Search the records below for the word "انهار" and show every line where it occurs.

----- Record set

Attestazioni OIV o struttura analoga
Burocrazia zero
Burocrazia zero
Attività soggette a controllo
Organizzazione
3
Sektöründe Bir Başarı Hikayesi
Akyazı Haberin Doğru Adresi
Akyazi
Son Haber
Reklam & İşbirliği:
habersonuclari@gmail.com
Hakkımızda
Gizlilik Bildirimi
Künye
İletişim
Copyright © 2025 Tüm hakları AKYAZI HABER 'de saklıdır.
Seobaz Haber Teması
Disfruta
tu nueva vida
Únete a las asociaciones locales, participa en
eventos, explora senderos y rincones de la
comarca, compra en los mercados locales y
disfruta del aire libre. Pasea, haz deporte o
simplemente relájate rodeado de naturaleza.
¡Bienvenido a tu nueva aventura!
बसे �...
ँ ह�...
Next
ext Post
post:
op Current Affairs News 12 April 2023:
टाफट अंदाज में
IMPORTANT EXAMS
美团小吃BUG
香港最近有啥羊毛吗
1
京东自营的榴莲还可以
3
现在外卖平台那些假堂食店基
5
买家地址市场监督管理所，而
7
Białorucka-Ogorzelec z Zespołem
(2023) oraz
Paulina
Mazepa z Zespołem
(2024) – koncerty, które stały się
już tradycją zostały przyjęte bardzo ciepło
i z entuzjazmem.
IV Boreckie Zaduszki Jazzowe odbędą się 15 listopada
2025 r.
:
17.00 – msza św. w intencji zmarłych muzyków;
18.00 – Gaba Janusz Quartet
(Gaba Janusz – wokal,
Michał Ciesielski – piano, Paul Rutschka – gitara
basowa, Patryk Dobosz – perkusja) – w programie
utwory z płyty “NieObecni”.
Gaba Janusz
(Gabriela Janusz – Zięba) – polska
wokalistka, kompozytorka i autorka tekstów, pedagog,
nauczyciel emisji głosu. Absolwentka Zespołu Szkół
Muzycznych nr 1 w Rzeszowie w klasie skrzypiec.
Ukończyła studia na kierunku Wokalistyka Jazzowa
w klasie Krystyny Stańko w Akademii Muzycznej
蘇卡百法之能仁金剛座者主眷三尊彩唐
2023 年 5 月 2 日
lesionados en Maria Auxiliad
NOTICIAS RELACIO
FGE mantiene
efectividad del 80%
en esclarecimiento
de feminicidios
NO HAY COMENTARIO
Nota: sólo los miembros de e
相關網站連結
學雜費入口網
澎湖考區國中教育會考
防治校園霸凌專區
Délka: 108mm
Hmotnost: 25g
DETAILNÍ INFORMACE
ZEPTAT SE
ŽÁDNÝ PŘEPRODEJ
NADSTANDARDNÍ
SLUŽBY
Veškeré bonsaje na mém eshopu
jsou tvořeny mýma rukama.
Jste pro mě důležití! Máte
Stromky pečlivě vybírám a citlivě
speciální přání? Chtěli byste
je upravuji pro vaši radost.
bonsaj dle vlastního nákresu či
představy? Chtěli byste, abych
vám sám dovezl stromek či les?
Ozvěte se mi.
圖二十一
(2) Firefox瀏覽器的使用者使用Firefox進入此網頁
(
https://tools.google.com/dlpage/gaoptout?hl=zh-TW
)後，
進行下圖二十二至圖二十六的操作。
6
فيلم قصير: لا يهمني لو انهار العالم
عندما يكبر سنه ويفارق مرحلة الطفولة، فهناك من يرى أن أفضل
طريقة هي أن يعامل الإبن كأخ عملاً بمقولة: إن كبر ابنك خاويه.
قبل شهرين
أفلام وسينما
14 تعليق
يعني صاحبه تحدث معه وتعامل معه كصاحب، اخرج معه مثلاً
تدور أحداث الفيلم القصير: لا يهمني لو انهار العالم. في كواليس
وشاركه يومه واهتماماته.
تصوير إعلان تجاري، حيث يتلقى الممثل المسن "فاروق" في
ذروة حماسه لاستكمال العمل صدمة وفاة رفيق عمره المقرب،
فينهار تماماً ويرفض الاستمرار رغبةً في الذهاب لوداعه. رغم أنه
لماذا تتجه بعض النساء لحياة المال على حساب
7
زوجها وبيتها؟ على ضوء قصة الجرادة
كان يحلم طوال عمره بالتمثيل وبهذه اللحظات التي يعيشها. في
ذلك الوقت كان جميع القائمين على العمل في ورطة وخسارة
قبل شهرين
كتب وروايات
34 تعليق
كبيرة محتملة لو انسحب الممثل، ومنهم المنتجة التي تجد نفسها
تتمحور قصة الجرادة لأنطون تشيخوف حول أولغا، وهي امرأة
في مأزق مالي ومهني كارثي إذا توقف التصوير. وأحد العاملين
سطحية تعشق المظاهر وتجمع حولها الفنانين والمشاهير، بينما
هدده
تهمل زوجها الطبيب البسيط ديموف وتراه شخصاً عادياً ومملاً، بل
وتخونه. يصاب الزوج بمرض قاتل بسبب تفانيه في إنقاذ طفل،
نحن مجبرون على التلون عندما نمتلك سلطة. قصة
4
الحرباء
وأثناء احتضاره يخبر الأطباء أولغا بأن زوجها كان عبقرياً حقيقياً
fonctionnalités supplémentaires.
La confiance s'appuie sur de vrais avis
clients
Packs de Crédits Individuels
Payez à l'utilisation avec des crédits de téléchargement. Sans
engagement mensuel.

----------

◆ Solution to this problem:
فيلم قصير: لا يهمني لو انهار العالم
تدور أحداث الفيلم القصير: لا يهمني لو انهار العالم. في كواليس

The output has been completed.